= Jackie Bange =

American journalist

Jackie Bange is the weekend anchor and reporter for independent station WGN-TV in Chicago, Illinois. Bange has co-anchored the weekend edition of the station's primetime newscast WGN News at Nine since October 1995. Bange is married with three children.

==Career==
Bange is a graduate of the University of Florida, where she received her post-baccalaureate degree in Telecommunications. Bange also has an undergraduate degree from Florida State University in Management Information Systems.
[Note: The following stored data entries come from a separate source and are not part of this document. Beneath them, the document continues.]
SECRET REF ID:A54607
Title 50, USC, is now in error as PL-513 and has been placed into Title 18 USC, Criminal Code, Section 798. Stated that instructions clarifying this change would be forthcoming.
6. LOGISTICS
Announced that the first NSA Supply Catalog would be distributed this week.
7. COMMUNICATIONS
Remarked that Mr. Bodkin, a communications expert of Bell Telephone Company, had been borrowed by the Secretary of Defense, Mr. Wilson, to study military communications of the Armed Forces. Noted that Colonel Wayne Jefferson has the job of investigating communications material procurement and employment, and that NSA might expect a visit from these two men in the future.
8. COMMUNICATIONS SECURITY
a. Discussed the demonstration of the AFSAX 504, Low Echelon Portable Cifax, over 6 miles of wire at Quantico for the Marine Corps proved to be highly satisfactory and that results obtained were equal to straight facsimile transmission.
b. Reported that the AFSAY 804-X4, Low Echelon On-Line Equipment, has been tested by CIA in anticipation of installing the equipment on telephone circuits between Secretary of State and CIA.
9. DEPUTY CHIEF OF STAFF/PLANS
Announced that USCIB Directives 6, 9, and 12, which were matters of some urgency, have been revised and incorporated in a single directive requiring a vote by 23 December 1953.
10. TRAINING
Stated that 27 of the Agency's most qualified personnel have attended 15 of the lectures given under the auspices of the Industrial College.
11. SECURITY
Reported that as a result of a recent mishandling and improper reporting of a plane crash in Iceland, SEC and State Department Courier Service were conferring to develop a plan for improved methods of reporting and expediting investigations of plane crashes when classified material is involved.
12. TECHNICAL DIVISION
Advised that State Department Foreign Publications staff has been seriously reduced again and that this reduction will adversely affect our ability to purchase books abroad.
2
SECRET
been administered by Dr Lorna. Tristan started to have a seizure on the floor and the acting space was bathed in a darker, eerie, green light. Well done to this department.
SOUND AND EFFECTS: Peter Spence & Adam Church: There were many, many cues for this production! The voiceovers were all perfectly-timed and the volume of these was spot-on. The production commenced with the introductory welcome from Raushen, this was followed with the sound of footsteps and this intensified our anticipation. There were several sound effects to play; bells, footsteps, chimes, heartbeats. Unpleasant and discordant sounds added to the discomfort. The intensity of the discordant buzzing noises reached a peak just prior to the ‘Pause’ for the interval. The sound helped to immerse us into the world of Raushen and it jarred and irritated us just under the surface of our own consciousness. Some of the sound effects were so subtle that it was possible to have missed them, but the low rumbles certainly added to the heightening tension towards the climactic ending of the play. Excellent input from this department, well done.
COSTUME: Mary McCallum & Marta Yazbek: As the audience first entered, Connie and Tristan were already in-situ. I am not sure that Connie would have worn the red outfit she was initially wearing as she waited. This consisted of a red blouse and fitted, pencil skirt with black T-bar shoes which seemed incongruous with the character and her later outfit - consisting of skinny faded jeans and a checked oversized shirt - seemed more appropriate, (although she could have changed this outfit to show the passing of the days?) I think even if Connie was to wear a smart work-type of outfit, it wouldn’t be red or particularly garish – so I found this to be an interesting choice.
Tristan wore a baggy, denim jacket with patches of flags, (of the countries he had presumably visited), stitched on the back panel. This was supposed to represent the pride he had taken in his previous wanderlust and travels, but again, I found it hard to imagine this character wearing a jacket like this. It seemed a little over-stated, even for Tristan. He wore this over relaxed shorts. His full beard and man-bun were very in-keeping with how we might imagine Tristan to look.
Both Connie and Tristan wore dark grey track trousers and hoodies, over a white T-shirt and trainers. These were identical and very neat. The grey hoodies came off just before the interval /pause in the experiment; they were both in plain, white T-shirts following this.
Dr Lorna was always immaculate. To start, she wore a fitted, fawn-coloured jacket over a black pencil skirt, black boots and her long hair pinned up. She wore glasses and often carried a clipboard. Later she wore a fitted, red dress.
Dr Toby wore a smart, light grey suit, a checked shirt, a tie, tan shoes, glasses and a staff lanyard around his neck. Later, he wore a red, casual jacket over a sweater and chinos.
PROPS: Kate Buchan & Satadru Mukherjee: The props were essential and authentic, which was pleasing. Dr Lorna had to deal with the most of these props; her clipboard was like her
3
Bange began her career as a noon anchor and reporter for CBS affiliate WPEC-TV in West Palm Beach, Florida. In 1990, she became a general assignment reporter and weekend anchor for NBC owned-and-operated station WMAQ-TV in Chicago. Bange joined WGN-TV in August 1993 as a general assignment reporter, and then was later named co-anchor of the WGN Morning News from January to October 1995 before moving to weekend evenings. In 2009, Bange completed the Olympic length of the Chicago Triathlon.

In addition to coverage of local stories, Bange has done reports from international locations, including Paris and Africa.
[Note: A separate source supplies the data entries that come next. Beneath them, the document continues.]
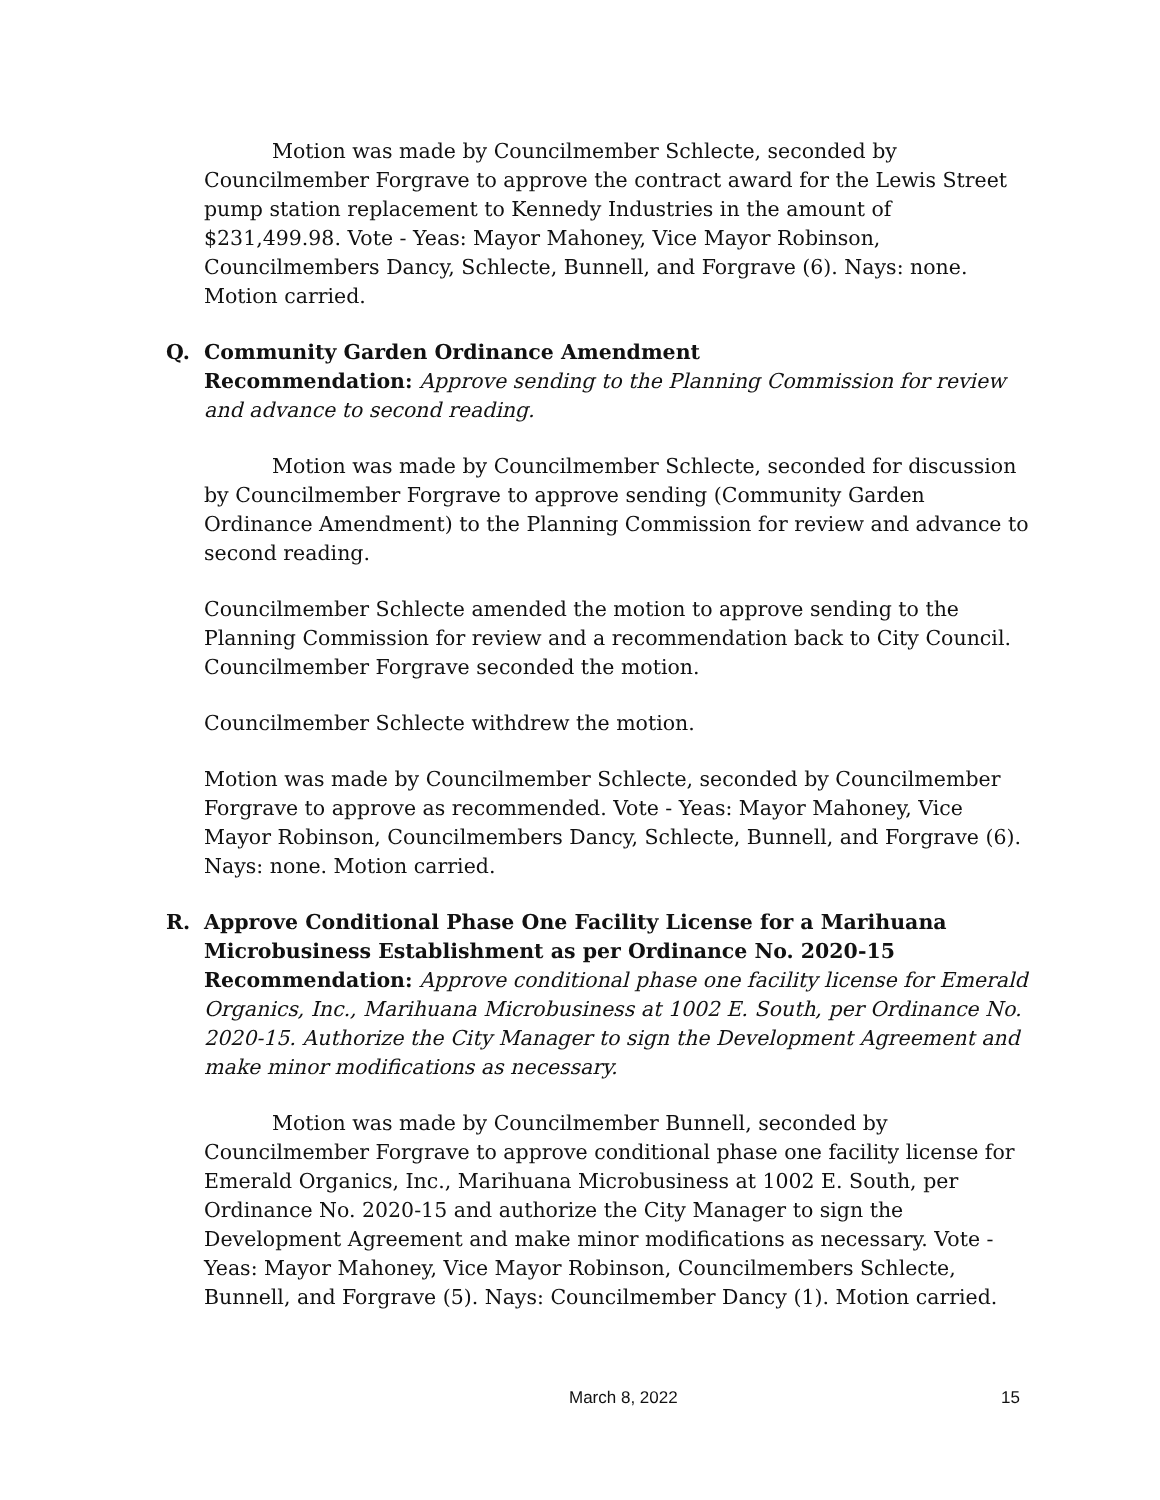Motion was made by Councilmember Schlecte, seconded by Councilmember Forgrave to approve the contract award for the Lewis Street pump station replacement to Kennedy Industries in the amount of $231,499.98. Vote - Yeas: Mayor Mahoney, Vice Mayor Robinson, Councilmembers Dancy, Schlecte, Bunnell, and Forgrave (6). Nays: none. Motion carried.
Q. Community Garden Ordinance Amendment
Recommendation: Approve sending to the Planning Commission for review and advance to second reading.
Motion was made by Councilmember Schlecte, seconded for discussion by Councilmember Forgrave to approve sending (Community Garden Ordinance Amendment) to the Planning Commission for review and advance to second reading.
Councilmember Schlecte amended the motion to approve sending to the Planning Commission for review and a recommendation back to City Council. Councilmember Forgrave seconded the motion.
Councilmember Schlecte withdrew the motion.
Motion was made by Councilmember Schlecte, seconded by Councilmember Forgrave to approve as recommended. Vote - Yeas: Mayor Mahoney, Vice Mayor Robinson, Councilmembers Dancy, Schlecte, Bunnell, and Forgrave (6). Nays: none. Motion carried.
R. Approve Conditional Phase One Facility License for a Marihuana Microbusiness Establishment as per Ordinance No. 2020-15
Recommendation: Approve conditional phase one facility license for Emerald Organics, Inc., Marihuana Microbusiness at 1002 E. South, per Ordinance No. 2020-15. Authorize the City Manager to sign the Development Agreement and make minor modifications as necessary.
Motion was made by Councilmember Bunnell, seconded by Councilmember Forgrave to approve conditional phase one facility license for Emerald Organics, Inc., Marihuana Microbusiness at 1002 E. South, per Ordinance No. 2020-15 and authorize the City Manager to sign the Development Agreement and make minor modifications as necessary. Vote - Yeas: Mayor Mahoney, Vice Mayor Robinson, Councilmembers Schlecte, Bunnell, and Forgrave (5). Nays: Councilmember Dancy (1). Motion carried.
March 8, 2022 15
==Awards and recognition==
Bange won a Regional Emmy Award in 1999 for "Best Feature Reporting" for her series on a group of skydivers trying to attain the world record for the largest skydive formation.

In 2005, following the devastating Hurricane Katrina, Bange was assigned a special report called "Into the Darkness," which profiled two Chicago-area pilots and their crew who became among the first to arrive in New Orleans after the storm destroyed the levees surrounding the city and flooded New Orleans and who helped rescue hundreds of stranded residents. Bange recreated the rescue for viewers using night-vision goggles, and the report won an award by the Illinois chapter of the Associated Press for "Best Hard News Feature".

In 2009 Bange won the Peter Lisagor award for hard news and in-depth reporting for a news piece wherein she helped a widow "get justice" for her husband who was killed in a case of suspected drunk driving.